** start of EXERCISE INPUTS **

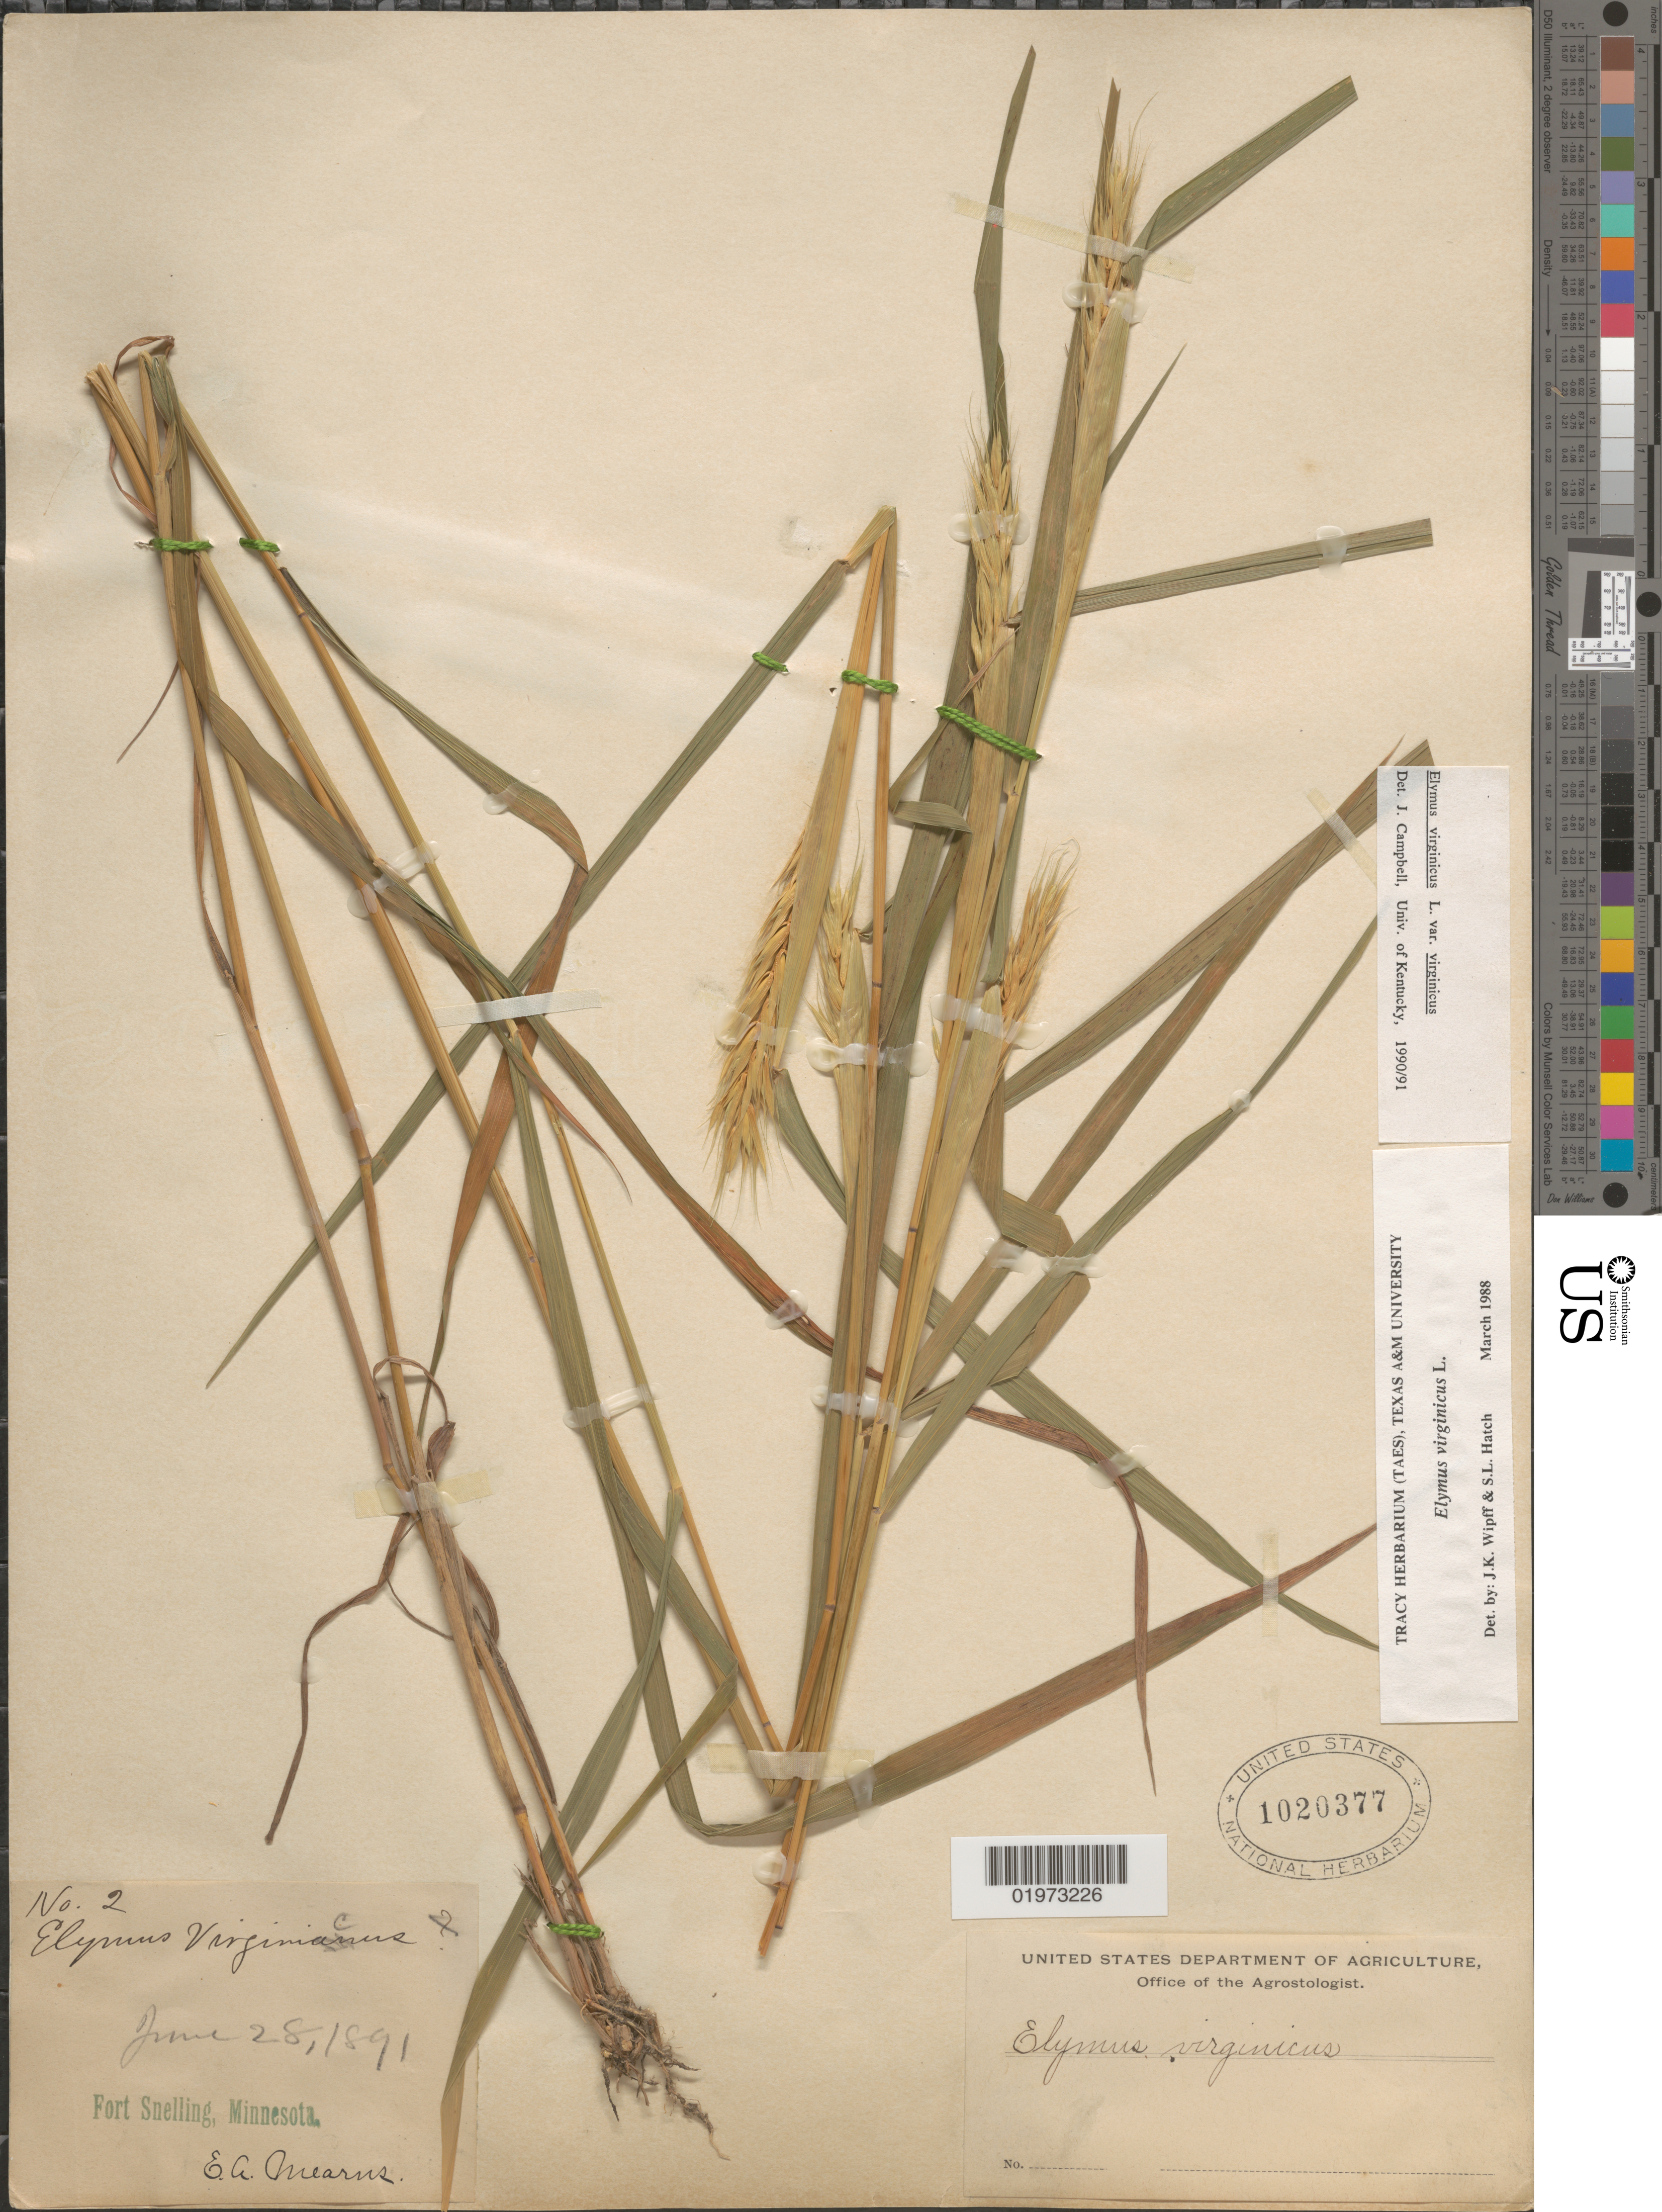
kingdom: Plantae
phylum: Tracheophyta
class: Liliopsida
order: Poales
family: Poaceae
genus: Elymus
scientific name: Elymus virginicus var. virginicus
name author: L.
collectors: E. A. Mearns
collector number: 2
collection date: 1891-06-28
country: United States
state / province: Minnesota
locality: Fort Snelling.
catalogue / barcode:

** end of EXERCISE INPUTS **

THE PROBLEM =
Reproduce every one of the lines above verbatim, omitting the pictures.

EXERCISE ANSWER =
kingdom: Plantae
phylum: Tracheophyta
class: Liliopsida
order: Poales
family: Poaceae
genus: Elymus
scientific name: Elymus virginicus var. virginicus
name author: L.
collectors: E. A. Mearns
collector number: 2
collection date: 1891-06-28
country: United States
state / province: Minnesota
locality: Fort Snelling.
catalogue / barcode:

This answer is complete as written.